Ujaran Kebencian, Hasutan, dan Media Sosial
- Unsplash @ademay
Pembentukan situasi tersebut juga ditunjang oleh fitur-fitur media sosial yang memungkinkan penyematan visual maupun audio dengan sangat mudah. Bagi pihak-pihak yang memang bertujuan melakukan propaganda terkait isu tertentu, manipulasi visual dan audio bisa digunakan untuk lebih meyakinkan audiens bahwa apa yang mereka bagikan di media sosial adalah fakta.
Apakah itu berarti pada masa sebelum media sosial belum ada atau tidak ada ujaran kebencian dan hasutan?
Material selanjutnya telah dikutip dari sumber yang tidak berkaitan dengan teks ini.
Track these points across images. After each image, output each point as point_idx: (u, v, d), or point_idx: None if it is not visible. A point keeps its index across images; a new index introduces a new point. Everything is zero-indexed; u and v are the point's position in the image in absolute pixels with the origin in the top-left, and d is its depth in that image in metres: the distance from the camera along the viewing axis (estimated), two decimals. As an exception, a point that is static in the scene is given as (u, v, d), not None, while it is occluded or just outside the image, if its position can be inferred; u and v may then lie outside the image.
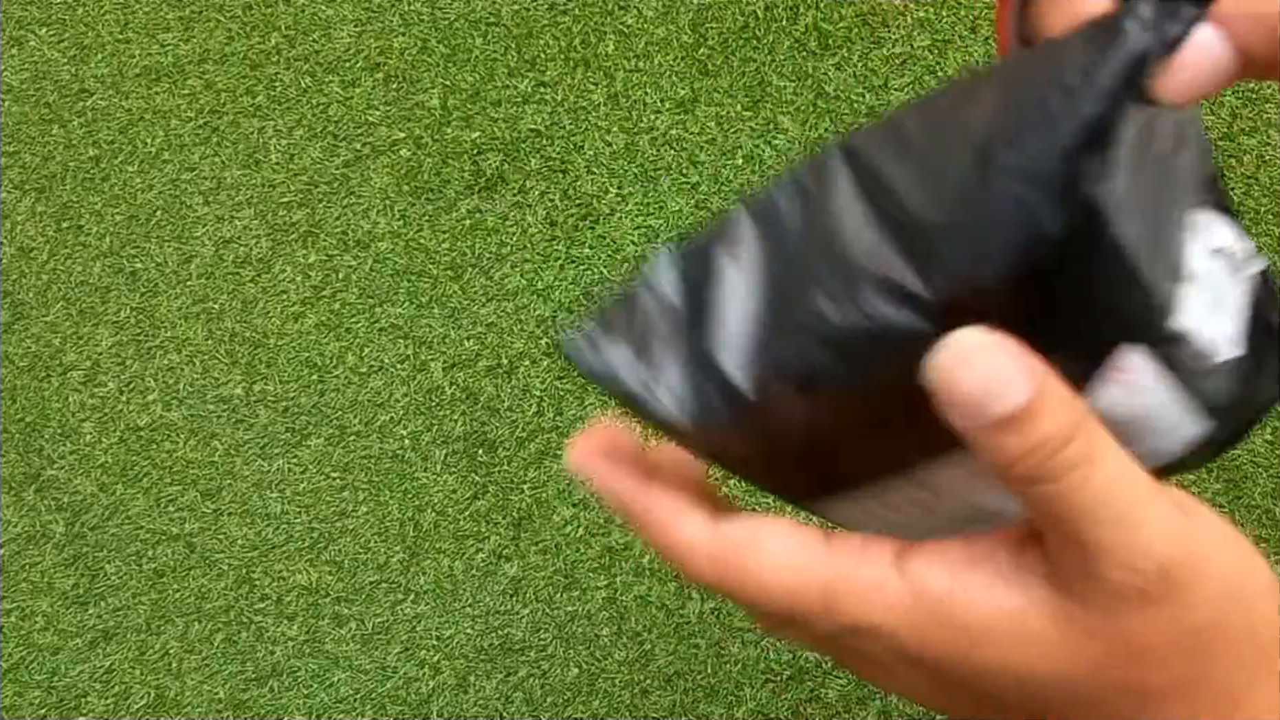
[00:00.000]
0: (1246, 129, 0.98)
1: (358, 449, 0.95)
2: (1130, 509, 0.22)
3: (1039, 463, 0.22)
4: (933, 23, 0.99)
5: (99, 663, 0.93)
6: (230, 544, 0.94)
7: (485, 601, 0.92)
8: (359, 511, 0.94)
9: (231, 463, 0.95)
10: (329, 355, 0.96)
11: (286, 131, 1.00)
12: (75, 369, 0.98)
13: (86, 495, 0.96)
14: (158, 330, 0.98)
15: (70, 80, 1.03)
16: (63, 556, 0.95)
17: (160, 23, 1.03)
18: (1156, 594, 0.22)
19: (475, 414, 0.94)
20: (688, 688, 0.89)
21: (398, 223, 0.98)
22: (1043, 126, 0.19)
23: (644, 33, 1.00)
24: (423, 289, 0.97)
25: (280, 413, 0.96)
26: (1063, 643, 0.23)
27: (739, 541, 0.25)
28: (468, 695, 0.91)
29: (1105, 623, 0.22)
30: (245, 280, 0.98)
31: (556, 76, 0.99)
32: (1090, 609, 0.23)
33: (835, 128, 0.98)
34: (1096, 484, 0.22)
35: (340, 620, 0.92)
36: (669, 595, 0.90)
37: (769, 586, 0.25)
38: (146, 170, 1.00)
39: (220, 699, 0.92)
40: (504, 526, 0.93)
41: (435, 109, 1.00)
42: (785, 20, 0.99)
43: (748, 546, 0.25)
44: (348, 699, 0.91)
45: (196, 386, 0.97)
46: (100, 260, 0.99)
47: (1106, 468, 0.22)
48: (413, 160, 0.99)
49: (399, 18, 1.01)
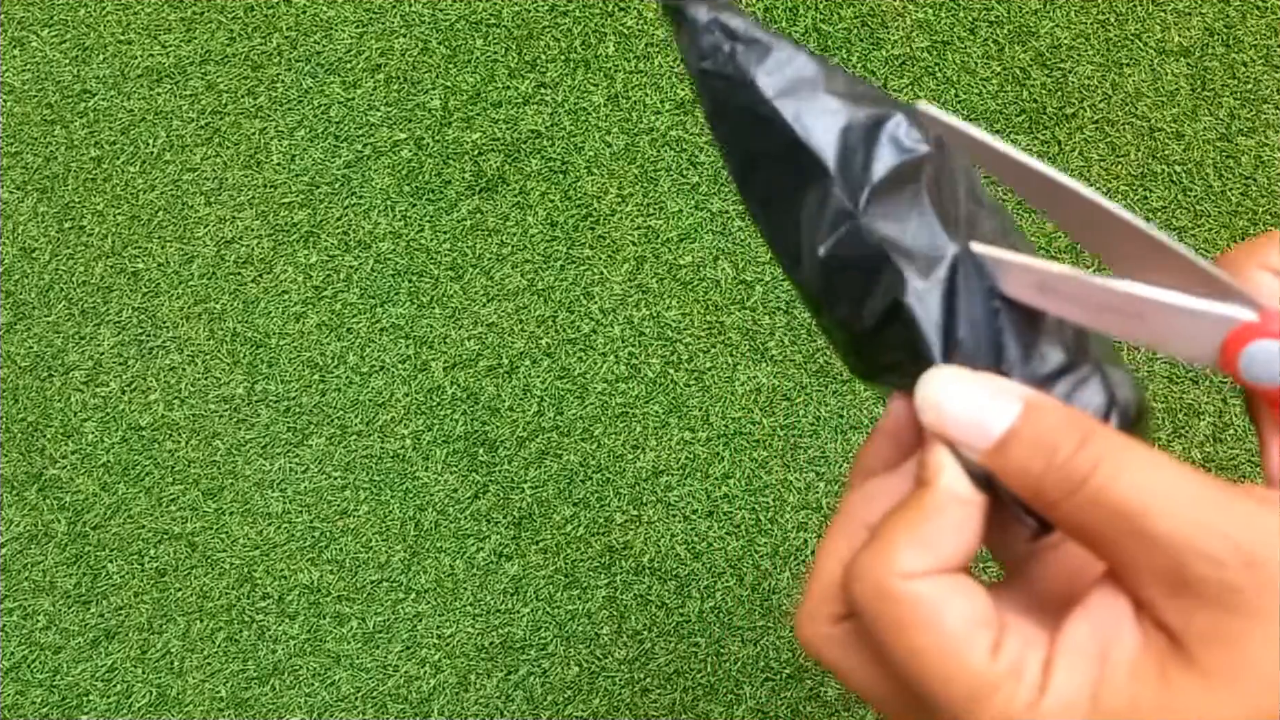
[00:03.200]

Jawabannya tentu negatif. Ujaran kebencian dan hasutan memiliki sejarah yang sama tuanya dengan sejarah manusia. Ujaran kebencian dan hasutan bahkan lebih tua dari usia sejarah tulisan. Kita mengetahui dari kitab suci bahwa pada masa Adam masih di surga pun Iblis sudah melakukan hasutan melalui media lisan. Kita juga tahu ketika Qabil memprotes keputusan ayahnya bahwa terkait pernikahan silang sehingga bukan dia melainkan Habil yang boleh menikahi Iqlima, Qabil mengucapkan ujaran kebencian terhadap Habil.
Dengan kata lain, media sosial bukan penghasil ujaran kebencian maupun hasutan. Sejarah ujaran kebencian dan hasutan tidak dimulai dengan adanya media sosial. Pada masa sebelum adanya media sosial yang kita kenal kini, ujaran kebencian dan hasutan lazim juga dilakukan melalui selebaran atau bahkan tulisan-tulisan pada tembok. Media sosial, dengan ekosistem khas sebagaimana sudah dijelaskan di atas, hanya memungkinkan penyebaran ujaran kebencian dan hasutan menjadi lebih masif dan efektif dibandingkan berbagai media propagandis lain yang pernah ada.
Menjadi Pengguna Media Sosial yang Sehat
Lalu bagaimana caranya supaya kita bisa membentengi diri dari kemungkinan tergabung dalam komunitas tanpa bentuk yang melakukan normalisasi ujaran kebencian dan hasutan di media sosial? Bagaimana kita menjadi pengguna media sosial yang sehat?
Sigmund Freud, bapak Psikoanalisis, dalam Massenpsychologie und Ich-Analyse (Psikologi Massa dan Analisis ke-Aku-an), menunjukkan beberapa karakteristik umum individu yang terikat sebagai satu bagian dari massa. Pertama, melemahnya kinerja intelektual. Kedua, afektivitas tanpa batas. Ketiga, ketiadaan kemampuan untuk bersikap moderat dan menunda tindakan. Keempat, kecenderungan untuk menabrak semua batasan dalam mengekspresikan emosi dan sama sekali tidak melakukan peninjauan cermat saat menerapkannya dalam tindakan.